For the majority of us, our day doesn’t start well without our morning cuppa. With about 2 billion consumers worldwide, tea is one of the most consumed beverage after water. When consumed in moderation, tea has numerous health benefits.
Enriched with healthy antioxidants (flavonoid, catechin, thearubigin, and theaflavin) and anti-inflammatory compounds, tea consumption helps improve your immunity. And here’s yet another reason to drink tea: It reduces your risk of fractures!.
A recent meta-analysis (of 25 previous studies) has found that tea consumption could be associated with a reduction in fracture rates.
The association between tea consumption and the risk of fractures has remained controversial. The researchers sought to elucidate this by conducting a meta-analysis. They identified relevant articles published until March 2019 from databases like PubMed, Web of Science and Embase. They then computed the pooled relative risks with 95% confidence intervals using fixed or random-effects models. Totally 16 studies (seven cohorts and nine case-control studies) were included in this analysis. It involved 772,707 individuals and 37,166 fracture cases totally. The relative risks of fracture for the highest Vs lowest category of tea consumption were 0.86. They also found a significant association in cohort studies and case-control studies.
Tea consumption has also been reported to protect against cardiovascular diseases, Parkinson’s disease and some kinds of cancers. And Meta-analyses have been a very useful statistical tool that can pool relevant studies together in order to achieve a powerful conclusion.

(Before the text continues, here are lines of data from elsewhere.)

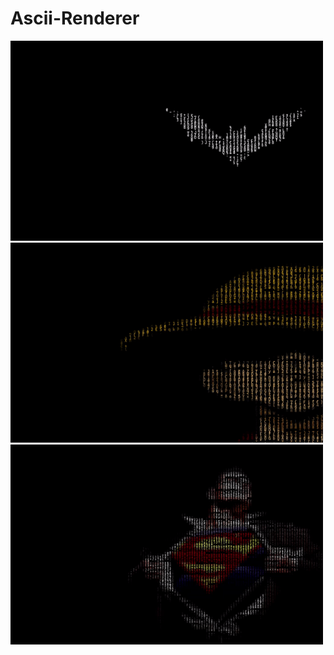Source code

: # Ascii-Renderer
 
<img src= "./OutputVideos/ASCIIBatmanBeyondLogo.gif" width=500 height =320>
<img src= "./OutputVideos/ASCIILUFFY.gif" width=500 height =320>
<img src= "./OutputVideos/ASCIISUPERMAN.gif" width=500 height =320>
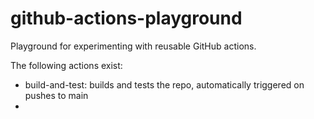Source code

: # github-actions-playground
Playground for experimenting with reusable GitHub actions.


The following actions exist:

+ build-and-test: builds and tests the repo, automatically triggered on pushes to main
+ 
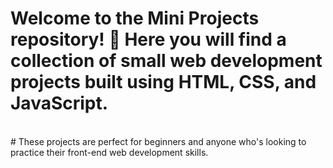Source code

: # Welcome to the Mini Projects repository! 🎉 Here you will find a collection of small web development projects built using HTML, CSS, and JavaScript. 
<br>
# These projects are perfect for beginners and anyone who's looking to practice their front-end web development skills.
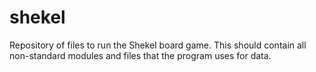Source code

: # shekel
Repository of files to run the Shekel board game.
This should contain all non-standard modules and files that the program uses for data.
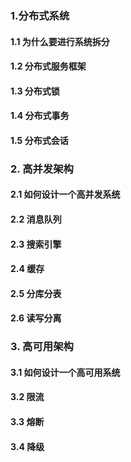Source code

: ### 1.分布式系统

#### 1.1 为什么要进行系统拆分

#### 1.2 分布式服务框架

#### 1.3 分布式锁

#### 1.4 分布式事务

#### 1.5 分布式会话

### 2. 高并发架构

#### 2.1 如何设计一个高并发系统

#### 2.2 消息队列

#### 2.3 搜索引擎

#### 2.4 缓存

#### 2.5 分库分表

#### 2.6 读写分离

### 3. 高可用架构

#### 3.1 如何设计一个高可用系统

#### 3.2 限流

#### 3.3 熔断

#### 3.4 降级

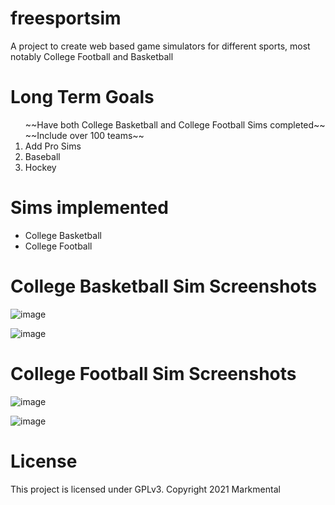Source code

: # freesportsim
A project to create web based game simulators for different sports, most notably College Football and Basketball

# Long Term Goals
<ol>
  ~~Have both College Basketball and College Football Sims completed~~
  ~~Include over 100 teams~~
  <li> Add Pro Sims</li>
  <li> Baseball</li>
  <li> Hockey</li>
</ol>

# Sims implemented
<ul>
  <li>College Basketball</li>
  <li>College Football</li> 
</ul>

# College Basketball Sim Screenshots
![image](https://i.imgur.com/sTfztCg.png)

![image](https://i.imgur.com/G2Za069.png)

# College Football Sim Screenshots
![image](https://i.imgur.com/9azvdOa.png)                                                                      

![image](https://i.imgur.com/NTW9n9W.png)                                                                      


# License
This project is licensed under GPLv3. Copyright 2021 Markmental

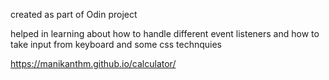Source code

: created as part of Odin project 

helped in learning about how to handle different event listeners and how to take input from keyboard and some css technquies  

https://manikanthm.github.io/calculator/
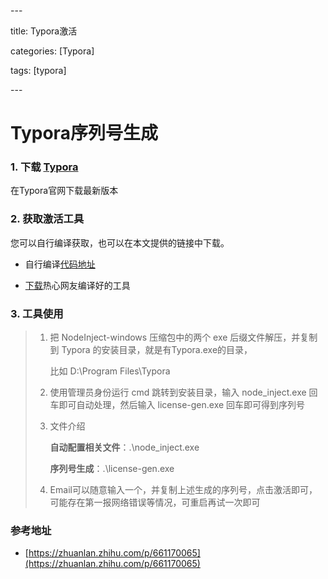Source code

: \---

title: Typora激活

categories: [Typora]

tags: [typora]

\---



# Typora序列号生成



### 1.  下载 [Typora](https://typoraio.cn/)

在Typora官网下载最新版本



### 2. 获取激活工具

您可以自行编译获取，也可以在本文提供的链接中下载。

- 自行编译[代码地址](https://github.com/DiamondHunters/NodeInject_Hook_example)

- [下载](https://h5.clewm.net/?url=qr61.cn%2Fo5bXLk%2FqQQms5i&hasredirect=1)热心网友编译好的工具

  

### 3. 工具使用

> 1. 把 NodeInject-windows 压缩包中的两个 exe 后缀文件解压，并复制到 Typora 的安装目录，就是有Typora.exe的目录，
>
>    比如 D:\Program Files\Typora
>
> 2. 使用管理员身份运行 cmd 跳转到安装目录，输入 node_inject.exe 回车即可自动处理，然后输入 license-gen.exe 回车即可得到序列号
>
> 3. 文件介绍
>
>    **自动配置相关文件**：.\node_inject.exe
>
>    **序列号生成**：.\license-gen.exe
>
> 4. Email可以随意输入一个，并复制上述生成的序列号，点击激活即可，可能存在第一报网络错误等情况，可重启再试一次即可




### 参考地址
- [https://zhuanlan.zhihu.com/p/661170065](https://zhuanlan.zhihu.com/p/661170065)
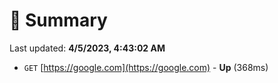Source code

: # 📖 Summary
Last updated: **4/5/2023, 4:43:02 AM**

- `GET` [https://google.com](https://google.com) - **Up** (368ms)
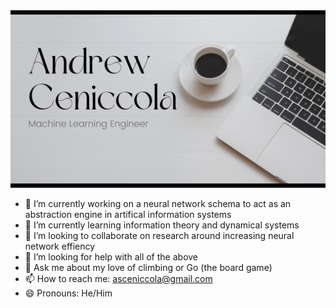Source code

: <img src="https://github.com/aceniccola/aceniccola/blob/main/andrewbanner.png" alt="banner that says Andrew Ceniccola - Machine Learning Engineer">


- 🔭 I’m currently working on a neural network schema to act as an abstraction engine in artifical information systems
- 🌱 I’m currently learning information theory and dynamical systems
- 👯 I’m looking to collaborate on research around increasing neural network effiency
- 🤔 I’m looking for help with all of the above
- 💬 Ask me about my love of climbing or Go (the board game)
- 📫 How to reach me: asceniccola@gmail.com
- 😄 Pronouns: He/Him

<!--### 🎯 Mission:
To contribute to humanity's ability to tackle current and future problems.

### 🗻🥾 Current Trail:
Contribute to open source projects that help people to learn, work, and live better, particularly those projects that have some effect on sustainability.

### 🧗 Current Climb:
Reading through open source projects on [For Good First Issue](https://forgoodfirstissue.github.com/). For projects that I can help to improve.

### Last Clip:
This is a new climb, still working on the first clip. --update coming soon-- 
-->

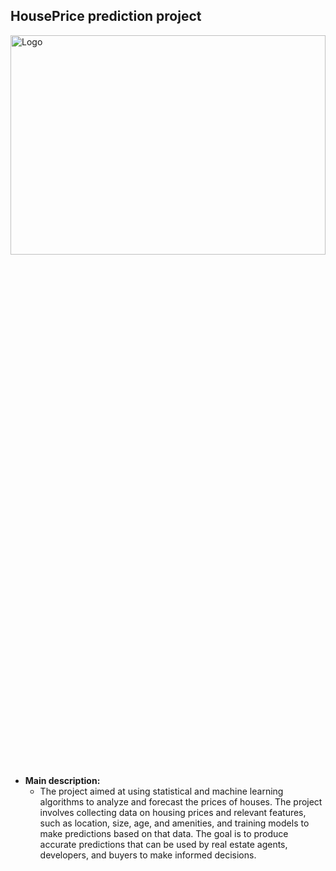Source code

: ## HousePrice prediction project

<img src="https://miro.medium.com/v2/resize:fit:1400/format:webp/0*XMbwmj-4r80bBuIg.jpg" alt="Logo" width="100%" height="30%">

- <b>Main description:</b>
    - The project aimed at using statistical and machine learning algorithms to analyze and forecast the prices of houses. The project involves collecting data on housing prices and relevant features, such as location, size, age, and amenities, and training models to make predictions based on that data. The goal is to produce accurate predictions that can be used by real estate agents, developers, and buyers to make informed decisions.
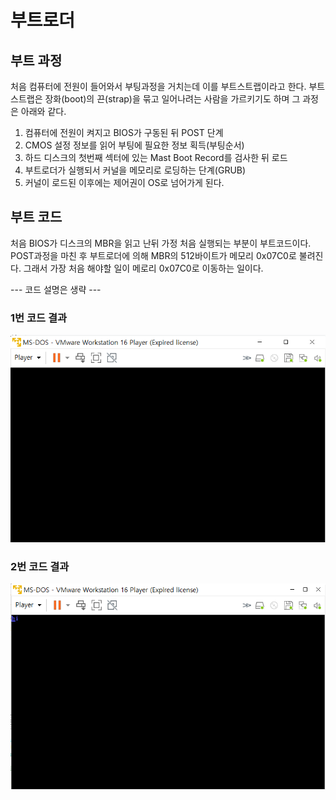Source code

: #  부트로더

## 부트 과정

처음 컴퓨터에 전원이 들어와서 부팅과정을 거치는데 이를 부트스트랩이라고 한다. 부트스트랩은 장화(boot)의 끈(strap)을 묶고 일어나려는 사람을 가르키기도 하며 그 과정은 아래와 같다.

1. 컴퓨터에 전원이 켜지고 BIOS가 구동된 뒤 POST 단계
2. CMOS 설정 정보를 읽어 부팅에 필요한 정보 획득(부팅순서)
3. 하드 디스크의 첫번째 섹터에 있는 Mast Boot Record를 검사한 뒤 로드
4. 부트로더가 실행되서 커널을 메모리로 로딩하는 단계(GRUB)
5. 커널이 로드된 이후에는 제어권이 OS로 넘어가게 된다.

## 부트 코드

처음 BIOS가 디스크의 MBR을 읽고 난뒤 가정 처음 실행되는 부분이 부트코드이다. POST과정을 마친 후 부트로더에 의해 MBR의 512바이트가 메모리 0x07C0로 불려진다. 그래서 가장 처음 해야할 일이 메로리 0x07C0로 이동하는 일이다.

--- 코드 설명은 생략 ---

### 1번 코드 결과

![1번 코드 결과](./boot1결과.PNG)

### 2번 코드 결과

![2번 코드 결과](./boot2결과.PNG)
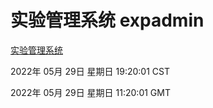 # 实验管理系统 expadmin
[实验管理系统](http://59.174.26.83:56808/expadmin-782313d2-e1b1-4ea7-932e-3a55e6a1a4d0/)

2022年 05月 29日 星期日 19:20:01 CST

2022年 05月 29日 星期日 11:20:01 GMT
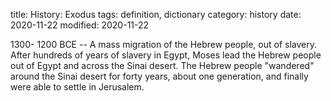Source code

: title: History: Exodus
tags: definition, dictionary
category: history
date: 2020-11-22
modified: 2020-11-22


 1300-
1200 BCE
 -- A mass migration of the
Hebrew people, out of slavery. After hundreds of years of
slavery in Egypt, Moses lead the Hebrew people out of Egypt and across
the Sinai desert. The Hebrew people "wandered" around the Sinai
desert for forty years, about one generation, and finally were able
to settle in Jerusalem.





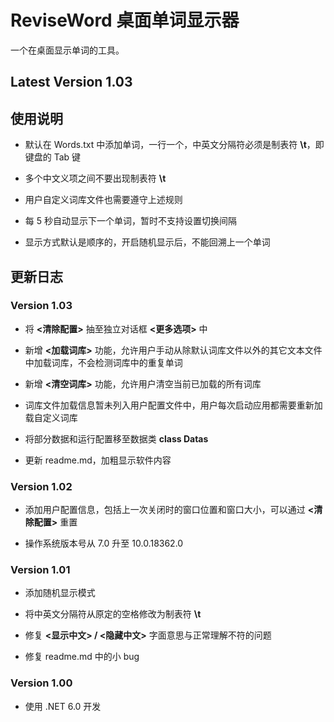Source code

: # ReviseWord 桌面单词显示器

一个在桌面显示单词的工具。

## Latest Version 1.03

## 使用说明

- 默认在 Words.txt 中添加单词，一行一个，中英文分隔符必须是制表符 **\t**，即键盘的 Tab 键

- 多个中文义项之间不要出现制表符 **\t**

- 用户自定义词库文件也需要遵守上述规则

- 每 5 秒自动显示下一个单词，暂时不支持设置切换间隔

- 显示方式默认是顺序的，开启随机显示后，不能回溯上一个单词

## 更新日志

### Version 1.03

- 将 **<清除配置>** 抽至独立对话框 **<更多选项>** 中

- 新增 **<加载词库>** 功能，允许用户手动从除默认词库文件以外的其它文本文件中加载词库，不会检测词库中的重复单词

- 新增 **<清空词库>** 功能，允许用户清空当前已加载的所有词库

- 词库文件加载信息暂未列入用户配置文件中，用户每次启动应用都需要重新加载自定义词库

- 将部分数据和运行配置移至数据类 **class Datas**

- 更新 readme.md，加粗显示软件内容

### Version 1.02

- 添加用户配置信息，包括上一次关闭时的窗口位置和窗口大小，可以通过 **<清除配置>** 重置

- 操作系统版本号从 7.0 升至 10.0.18362.0

### Version 1.01

- 添加随机显示模式

- 将中英文分隔符从原定的空格修改为制表符 **\t**

- 修复 **<显示中文> / <隐藏中文>** 字面意思与正常理解不符的问题

- 修复 readme.md 中的小 bug

### Version 1.00

- 使用 .NET 6.0 开发
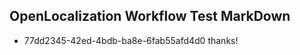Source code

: ## OpenLocalization Workflow Test MarkDown
* 77dd2345-42ed-4bdb-ba8e-6fab55afd4d0 
thanks!<!--HONumber=Mar16_HO2-->
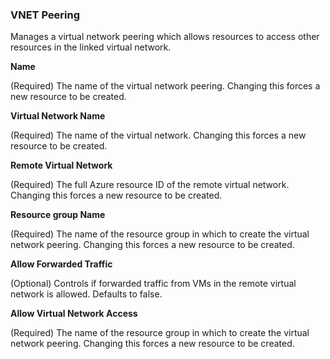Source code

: 
### VNET Peering


Manages a virtual network peering which allows resources to access other resources in the linked virtual network.

**Name**

(Required) The name of the virtual network peering. Changing this forces a new resource to be created.

**Virtual Network Name**

 (Required) The name of the virtual network. Changing this forces a new resource to be created.

**Remote Virtual Network**

(Required) The full Azure resource ID of the remote virtual network. Changing this forces a new resource to be created.

**Resource group Name**

(Required) The name of the resource group in which to create the virtual network peering. Changing this forces a new resource to be created.

**Allow Forwarded Traffic**

(Optional) Controls if forwarded traffic from VMs in the remote virtual network is allowed. Defaults to false.

**Allow Virtual Network Access**

(Required) The name of the resource group in which to create the virtual network peering. Changing this forces a new resource to be created.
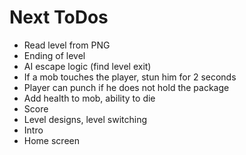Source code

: Next ToDos
==========

* Read level from PNG
* Ending of level
* AI escape logic (find level exit)
* If a mob touches the player, stun him for 2 seconds
* Player can punch if he does not hold the package
* Add health to mob, ability to die
* Score
* Level designs, level switching
* Intro
* Home screen

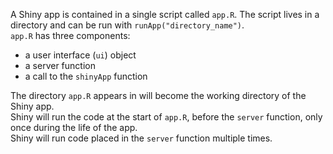 A Shiny app is contained in a single script called `app.R`. The script lives in a directory and can be run with `runApp("directory_name")`.  
`app.R` has three components:  
- a user interface (`ui`) object  
- a server function  
- a call to the `shinyApp` function  
  
The directory `app.R` appears in will become the working directory of the Shiny app.  
Shiny will run the code at the start of `app.R`, before the `server` function, only once during the life of the app.  
Shiny will run code placed in the `server` function multiple times.  


  

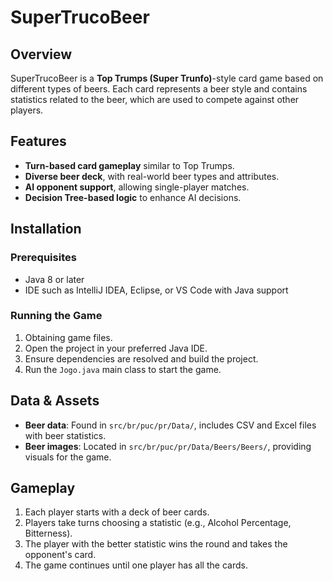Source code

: # SuperTrucoBeer

## Overview
SuperTrucoBeer is a **Top Trumps (Super Trunfo)**-style card game based on different types of beers. Each card represents a beer style and contains statistics related to the beer, which are used to compete against other players.

## Features
- **Turn-based card gameplay** similar to Top Trumps.
- **Diverse beer deck**, with real-world beer types and attributes.
- **AI opponent support**, allowing single-player matches.
- **Decision Tree-based logic** to enhance AI decisions.

## Installation
### Prerequisites
- Java 8 or later
- IDE such as IntelliJ IDEA, Eclipse, or VS Code with Java support

### Running the Game
1. Obtaining game files.
2. Open the project in your preferred Java IDE.
3. Ensure dependencies are resolved and build the project.
4. Run the `Jogo.java` main class to start the game.

## Data & Assets
- **Beer data**: Found in `src/br/puc/pr/Data/`, includes CSV and Excel files with beer statistics.
- **Beer images**: Located in `src/br/puc/pr/Data/Beers/Beers/`, providing visuals for the game.

## Gameplay
1. Each player starts with a deck of beer cards.
2. Players take turns choosing a statistic (e.g., Alcohol Percentage, Bitterness).
3. The player with the better statistic wins the round and takes the opponent's card.
4. The game continues until one player has all the cards.

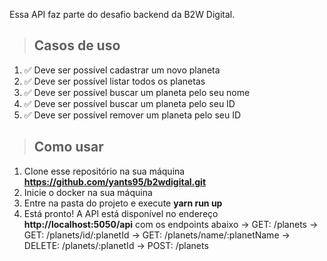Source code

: Essa API faz parte do desafio backend da B2W Digital.

> ## Casos de uso

1. ✅ Deve ser possível cadastrar um novo planeta
2. ✅ Deve ser possível listar todos os planetas
3. ✅ Deve ser possível buscar um planeta pelo seu nome
4. ✅ Deve ser possível buscar um planeta pelo seu ID
4. ✅ Deve ser possível remover um planeta pelo seu ID

> ## Como usar

1. Clone esse repositório na sua máquina **https://github.com/yants95/b2wdigital.git**
2. Inicie o docker na sua máquina
3. Entre na pasta do projeto e execute **yarn run up**
4. Está pronto! A API está disponível no endereço **http://localhost:5050/api** com os endpoints abaixo
    -> GET: /planets
    -> GET: /planets/id/:planetId
    -> GET: /planets/name/:planetName
    -> DELETE: /planets/:planetId
    -> POST: /planets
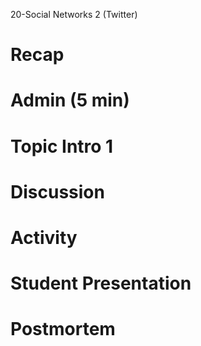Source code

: 20-Social Networks 2 (Twitter)

# Recap


# Admin (5 min)


# Topic Intro 1


# Discussion


# Activity


# Student Presentation


# Postmortem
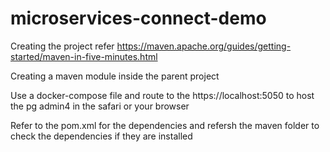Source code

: # microservices-connect-demo

Creating the project refer https://maven.apache.org/guides/getting-started/maven-in-five-minutes.html

Creating a maven module inside the parent project 

Use a docker-compose file and route to the https://localhost:5050 to host the pg admin4 in the safari or your browser

Refer to the pom.xml for the dependencies and refersh the maven folder to check the dependencies if they are installed

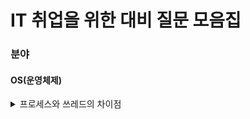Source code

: # IT 취업을 위한 대비 질문 모음집

### 분야
#### OS(운영체제)
<details markdown="1">
<summary>프로세스와 쓰레드의 차이점</summary>

프로세스 : 간단히 말하면 실행중인 프로그램<br>
쓰레드 : 경량화 된 프로세스<br>
운영체제는 자원을 효율적으로 사용하려고 함. --> 쓰레드를 사용하면 프로세스에 비해서<br>
생성할 때 오버헤드도 적고 공유된 자원에 대해서도 오버헤드가 적음.<br>
그리고 쓰레드를 사용하면 병렬성을 높일 수 있음.<br>

</details>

An older study has previously reported the association between tea consumption and reduced risk of osteoporosis. It was also a meta-analysis of observational studies that assessed this link. Their results suggested that tea consumption could increase one’s bone mineral density which could, in turn, reduce your risk of osteoporosis.
Fractures have been a significant cause of health damage, economic loss and such observational studies on tea consumption and its effect on fracture risk can help reduce the burden. By far, there was a limitation in the data of such included studies and the researchers were not able to conduct the dose-response meta-analysis because of this. And this updated meta-analysis has clarified that tea consumption is in fact associated with the reduction in rates of fractures.